--- Start ENTRIES SUPPLIED ---
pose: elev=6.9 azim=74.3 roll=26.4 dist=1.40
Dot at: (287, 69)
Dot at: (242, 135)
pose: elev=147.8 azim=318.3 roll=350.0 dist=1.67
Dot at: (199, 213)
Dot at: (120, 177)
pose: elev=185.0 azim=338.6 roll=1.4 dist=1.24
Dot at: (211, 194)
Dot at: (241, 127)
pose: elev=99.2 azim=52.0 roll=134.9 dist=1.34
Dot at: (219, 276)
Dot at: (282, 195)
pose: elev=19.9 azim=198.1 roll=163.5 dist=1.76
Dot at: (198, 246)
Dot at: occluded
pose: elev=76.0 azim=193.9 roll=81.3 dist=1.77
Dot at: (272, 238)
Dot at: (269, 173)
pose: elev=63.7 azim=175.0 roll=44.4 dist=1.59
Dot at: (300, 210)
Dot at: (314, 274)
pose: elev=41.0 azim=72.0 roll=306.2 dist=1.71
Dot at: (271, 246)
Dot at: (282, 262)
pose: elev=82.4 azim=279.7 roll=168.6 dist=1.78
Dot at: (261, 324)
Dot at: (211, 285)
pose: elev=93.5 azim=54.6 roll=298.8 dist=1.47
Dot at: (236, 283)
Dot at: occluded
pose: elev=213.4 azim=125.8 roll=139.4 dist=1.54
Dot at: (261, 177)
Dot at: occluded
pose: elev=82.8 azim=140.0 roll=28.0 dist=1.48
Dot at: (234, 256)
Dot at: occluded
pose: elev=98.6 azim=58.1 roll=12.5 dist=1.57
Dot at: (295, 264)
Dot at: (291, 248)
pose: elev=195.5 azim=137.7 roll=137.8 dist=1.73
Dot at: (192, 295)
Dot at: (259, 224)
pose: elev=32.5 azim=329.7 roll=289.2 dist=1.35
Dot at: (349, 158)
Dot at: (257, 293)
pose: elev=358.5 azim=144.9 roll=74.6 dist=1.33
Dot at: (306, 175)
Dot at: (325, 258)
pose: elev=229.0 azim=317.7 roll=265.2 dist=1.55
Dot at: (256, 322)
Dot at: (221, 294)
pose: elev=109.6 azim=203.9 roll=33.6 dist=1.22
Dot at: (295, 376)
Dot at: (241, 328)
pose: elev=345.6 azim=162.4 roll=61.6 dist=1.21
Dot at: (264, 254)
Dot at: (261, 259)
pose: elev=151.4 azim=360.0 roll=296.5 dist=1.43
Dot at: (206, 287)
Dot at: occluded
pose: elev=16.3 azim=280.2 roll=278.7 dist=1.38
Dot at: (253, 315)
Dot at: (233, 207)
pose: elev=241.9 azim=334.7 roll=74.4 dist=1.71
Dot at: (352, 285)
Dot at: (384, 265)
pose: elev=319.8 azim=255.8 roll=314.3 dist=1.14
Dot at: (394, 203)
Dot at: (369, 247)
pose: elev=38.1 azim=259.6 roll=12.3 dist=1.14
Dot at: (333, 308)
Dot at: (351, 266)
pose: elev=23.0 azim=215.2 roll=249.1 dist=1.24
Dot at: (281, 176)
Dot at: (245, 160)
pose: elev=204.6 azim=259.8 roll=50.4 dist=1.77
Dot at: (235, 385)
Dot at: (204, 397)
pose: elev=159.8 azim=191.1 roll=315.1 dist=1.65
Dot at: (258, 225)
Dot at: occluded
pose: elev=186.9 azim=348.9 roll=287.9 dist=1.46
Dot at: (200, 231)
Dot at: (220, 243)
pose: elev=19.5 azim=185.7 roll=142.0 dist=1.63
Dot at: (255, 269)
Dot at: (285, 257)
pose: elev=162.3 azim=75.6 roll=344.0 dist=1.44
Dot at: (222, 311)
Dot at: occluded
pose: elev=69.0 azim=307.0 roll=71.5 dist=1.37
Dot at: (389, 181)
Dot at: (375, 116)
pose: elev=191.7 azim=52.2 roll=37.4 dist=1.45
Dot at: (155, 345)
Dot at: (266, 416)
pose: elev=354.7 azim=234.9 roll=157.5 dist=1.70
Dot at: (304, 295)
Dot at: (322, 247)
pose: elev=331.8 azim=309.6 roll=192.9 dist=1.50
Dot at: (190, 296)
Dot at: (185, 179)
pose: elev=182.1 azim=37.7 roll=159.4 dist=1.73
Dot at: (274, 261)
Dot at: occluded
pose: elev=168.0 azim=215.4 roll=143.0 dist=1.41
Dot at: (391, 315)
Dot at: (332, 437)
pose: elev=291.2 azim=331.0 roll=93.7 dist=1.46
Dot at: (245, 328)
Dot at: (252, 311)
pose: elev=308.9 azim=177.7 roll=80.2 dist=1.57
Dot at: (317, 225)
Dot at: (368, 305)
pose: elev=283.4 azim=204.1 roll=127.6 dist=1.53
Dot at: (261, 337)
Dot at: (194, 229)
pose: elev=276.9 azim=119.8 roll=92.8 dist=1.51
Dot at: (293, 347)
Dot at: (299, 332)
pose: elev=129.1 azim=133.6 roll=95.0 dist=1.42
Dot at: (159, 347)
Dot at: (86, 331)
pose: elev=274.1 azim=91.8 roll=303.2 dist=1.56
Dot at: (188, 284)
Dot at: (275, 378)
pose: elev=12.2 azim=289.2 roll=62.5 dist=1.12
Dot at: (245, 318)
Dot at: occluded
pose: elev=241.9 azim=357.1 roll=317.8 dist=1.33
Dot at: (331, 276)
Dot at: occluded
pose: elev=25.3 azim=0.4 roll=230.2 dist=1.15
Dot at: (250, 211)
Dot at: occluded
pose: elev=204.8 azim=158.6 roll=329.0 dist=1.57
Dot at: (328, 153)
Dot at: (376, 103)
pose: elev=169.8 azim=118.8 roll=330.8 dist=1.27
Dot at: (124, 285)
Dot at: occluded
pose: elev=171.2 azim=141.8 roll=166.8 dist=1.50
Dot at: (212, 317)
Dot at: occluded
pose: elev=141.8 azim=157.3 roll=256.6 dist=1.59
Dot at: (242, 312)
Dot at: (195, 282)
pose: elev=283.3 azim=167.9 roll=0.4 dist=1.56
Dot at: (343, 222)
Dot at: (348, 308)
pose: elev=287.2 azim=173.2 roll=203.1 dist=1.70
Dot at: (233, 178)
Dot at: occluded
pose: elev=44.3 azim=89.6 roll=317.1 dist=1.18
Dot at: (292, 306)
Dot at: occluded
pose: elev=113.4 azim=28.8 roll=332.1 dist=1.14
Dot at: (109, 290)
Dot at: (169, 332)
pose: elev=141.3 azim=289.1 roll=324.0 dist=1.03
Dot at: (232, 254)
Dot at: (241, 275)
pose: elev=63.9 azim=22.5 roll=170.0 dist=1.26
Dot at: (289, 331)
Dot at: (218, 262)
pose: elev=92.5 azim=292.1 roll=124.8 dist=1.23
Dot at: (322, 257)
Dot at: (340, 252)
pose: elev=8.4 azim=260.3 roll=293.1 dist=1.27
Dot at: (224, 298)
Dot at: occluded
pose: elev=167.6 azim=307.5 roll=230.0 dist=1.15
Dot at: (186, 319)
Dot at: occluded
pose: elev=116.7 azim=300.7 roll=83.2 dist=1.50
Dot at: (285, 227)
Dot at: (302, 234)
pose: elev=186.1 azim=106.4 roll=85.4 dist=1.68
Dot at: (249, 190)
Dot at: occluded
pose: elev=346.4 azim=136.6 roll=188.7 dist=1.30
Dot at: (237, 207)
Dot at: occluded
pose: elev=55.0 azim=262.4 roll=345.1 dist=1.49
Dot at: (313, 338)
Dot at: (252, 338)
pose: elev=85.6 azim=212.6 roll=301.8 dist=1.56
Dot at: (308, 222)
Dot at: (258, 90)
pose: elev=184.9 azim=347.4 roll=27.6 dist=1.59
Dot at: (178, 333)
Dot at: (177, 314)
--- End ENTRIES SUPPLIED ---
* WHAT IS BEING ASKED: Please retype every line of the data above without any changes.

* EXERCISE OUTPUT:
pose: elev=6.9 azim=74.3 roll=26.4 dist=1.40
Dot at: (287, 69)
Dot at: (242, 135)
pose: elev=147.8 azim=318.3 roll=350.0 dist=1.67
Dot at: (199, 213)
Dot at: (120, 177)
pose: elev=185.0 azim=338.6 roll=1.4 dist=1.24
Dot at: (211, 194)
Dot at: (241, 127)
pose: elev=99.2 azim=52.0 roll=134.9 dist=1.34
Dot at: (219, 276)
Dot at: (282, 195)
pose: elev=19.9 azim=198.1 roll=163.5 dist=1.76
Dot at: (198, 246)
Dot at: occluded
pose: elev=76.0 azim=193.9 roll=81.3 dist=1.77
Dot at: (272, 238)
Dot at: (269, 173)
pose: elev=63.7 azim=175.0 roll=44.4 dist=1.59
Dot at: (300, 210)
Dot at: (314, 274)
pose: elev=41.0 azim=72.0 roll=306.2 dist=1.71
Dot at: (271, 246)
Dot at: (282, 262)
pose: elev=82.4 azim=279.7 roll=168.6 dist=1.78
Dot at: (261, 324)
Dot at: (211, 285)
pose: elev=93.5 azim=54.6 roll=298.8 dist=1.47
Dot at: (236, 283)
Dot at: occluded
pose: elev=213.4 azim=125.8 roll=139.4 dist=1.54
Dot at: (261, 177)
Dot at: occluded
pose: elev=82.8 azim=140.0 roll=28.0 dist=1.48
Dot at: (234, 256)
Dot at: occluded
pose: elev=98.6 azim=58.1 roll=12.5 dist=1.57
Dot at: (295, 264)
Dot at: (291, 248)
pose: elev=195.5 azim=137.7 roll=137.8 dist=1.73
Dot at: (192, 295)
Dot at: (259, 224)
pose: elev=32.5 azim=329.7 roll=289.2 dist=1.35
Dot at: (349, 158)
Dot at: (257, 293)
pose: elev=358.5 azim=144.9 roll=74.6 dist=1.33
Dot at: (306, 175)
Dot at: (325, 258)
pose: elev=229.0 azim=317.7 roll=265.2 dist=1.55
Dot at: (256, 322)
Dot at: (221, 294)
pose: elev=109.6 azim=203.9 roll=33.6 dist=1.22
Dot at: (295, 376)
Dot at: (241, 328)
pose: elev=345.6 azim=162.4 roll=61.6 dist=1.21
Dot at: (264, 254)
Dot at: (261, 259)
pose: elev=151.4 azim=360.0 roll=296.5 dist=1.43
Dot at: (206, 287)
Dot at: occluded
pose: elev=16.3 azim=280.2 roll=278.7 dist=1.38
Dot at: (253, 315)
Dot at: (233, 207)
pose: elev=241.9 azim=334.7 roll=74.4 dist=1.71
Dot at: (352, 285)
Dot at: (384, 265)
pose: elev=319.8 azim=255.8 roll=314.3 dist=1.14
Dot at: (394, 203)
Dot at: (369, 247)
pose: elev=38.1 azim=259.6 roll=12.3 dist=1.14
Dot at: (333, 308)
Dot at: (351, 266)
pose: elev=23.0 azim=215.2 roll=249.1 dist=1.24
Dot at: (281, 176)
Dot at: (245, 160)
pose: elev=204.6 azim=259.8 roll=50.4 dist=1.77
Dot at: (235, 385)
Dot at: (204, 397)
pose: elev=159.8 azim=191.1 roll=315.1 dist=1.65
Dot at: (258, 225)
Dot at: occluded
pose: elev=186.9 azim=348.9 roll=287.9 dist=1.46
Dot at: (200, 231)
Dot at: (220, 243)
pose: elev=19.5 azim=185.7 roll=142.0 dist=1.63
Dot at: (255, 269)
Dot at: (285, 257)
pose: elev=162.3 azim=75.6 roll=344.0 dist=1.44
Dot at: (222, 311)
Dot at: occluded
pose: elev=69.0 azim=307.0 roll=71.5 dist=1.37
Dot at: (389, 181)
Dot at: (375, 116)
pose: elev=191.7 azim=52.2 roll=37.4 dist=1.45
Dot at: (155, 345)
Dot at: (266, 416)
pose: elev=354.7 azim=234.9 roll=157.5 dist=1.70
Dot at: (304, 295)
Dot at: (322, 247)
pose: elev=331.8 azim=309.6 roll=192.9 dist=1.50
Dot at: (190, 296)
Dot at: (185, 179)
pose: elev=182.1 azim=37.7 roll=159.4 dist=1.73
Dot at: (274, 261)
Dot at: occluded
pose: elev=168.0 azim=215.4 roll=143.0 dist=1.41
Dot at: (391, 315)
Dot at: (332, 437)
pose: elev=291.2 azim=331.0 roll=93.7 dist=1.46
Dot at: (245, 328)
Dot at: (252, 311)
pose: elev=308.9 azim=177.7 roll=80.2 dist=1.57
Dot at: (317, 225)
Dot at: (368, 305)
pose: elev=283.4 azim=204.1 roll=127.6 dist=1.53
Dot at: (261, 337)
Dot at: (194, 229)
pose: elev=276.9 azim=119.8 roll=92.8 dist=1.51
Dot at: (293, 347)
Dot at: (299, 332)
pose: elev=129.1 azim=133.6 roll=95.0 dist=1.42
Dot at: (159, 347)
Dot at: (86, 331)
pose: elev=274.1 azim=91.8 roll=303.2 dist=1.56
Dot at: (188, 284)
Dot at: (275, 378)
pose: elev=12.2 azim=289.2 roll=62.5 dist=1.12
Dot at: (245, 318)
Dot at: occluded
pose: elev=241.9 azim=357.1 roll=317.8 dist=1.33
Dot at: (331, 276)
Dot at: occluded
pose: elev=25.3 azim=0.4 roll=230.2 dist=1.15
Dot at: (250, 211)
Dot at: occluded
pose: elev=204.8 azim=158.6 roll=329.0 dist=1.57
Dot at: (328, 153)
Dot at: (376, 103)
pose: elev=169.8 azim=118.8 roll=330.8 dist=1.27
Dot at: (124, 285)
Dot at: occluded
pose: elev=171.2 azim=141.8 roll=166.8 dist=1.50
Dot at: (212, 317)
Dot at: occluded
pose: elev=141.8 azim=157.3 roll=256.6 dist=1.59
Dot at: (242, 312)
Dot at: (195, 282)
pose: elev=283.3 azim=167.9 roll=0.4 dist=1.56
Dot at: (343, 222)
Dot at: (348, 308)
pose: elev=287.2 azim=173.2 roll=203.1 dist=1.70
Dot at: (233, 178)
Dot at: occluded
pose: elev=44.3 azim=89.6 roll=317.1 dist=1.18
Dot at: (292, 306)
Dot at: occluded
pose: elev=113.4 azim=28.8 roll=332.1 dist=1.14
Dot at: (109, 290)
Dot at: (169, 332)
pose: elev=141.3 azim=289.1 roll=324.0 dist=1.03
Dot at: (232, 254)
Dot at: (241, 275)
pose: elev=63.9 azim=22.5 roll=170.0 dist=1.26
Dot at: (289, 331)
Dot at: (218, 262)
pose: elev=92.5 azim=292.1 roll=124.8 dist=1.23
Dot at: (322, 257)
Dot at: (340, 252)
pose: elev=8.4 azim=260.3 roll=293.1 dist=1.27
Dot at: (224, 298)
Dot at: occluded
pose: elev=167.6 azim=307.5 roll=230.0 dist=1.15
Dot at: (186, 319)
Dot at: occluded
pose: elev=116.7 azim=300.7 roll=83.2 dist=1.50
Dot at: (285, 227)
Dot at: (302, 234)
pose: elev=186.1 azim=106.4 roll=85.4 dist=1.68
Dot at: (249, 190)
Dot at: occluded
pose: elev=346.4 azim=136.6 roll=188.7 dist=1.30
Dot at: (237, 207)
Dot at: occluded
pose: elev=55.0 azim=262.4 roll=345.1 dist=1.49
Dot at: (313, 338)
Dot at: (252, 338)
pose: elev=85.6 azim=212.6 roll=301.8 dist=1.56
Dot at: (308, 222)
Dot at: (258, 90)
pose: elev=184.9 azim=347.4 roll=27.6 dist=1.59
Dot at: (178, 333)
Dot at: (177, 314)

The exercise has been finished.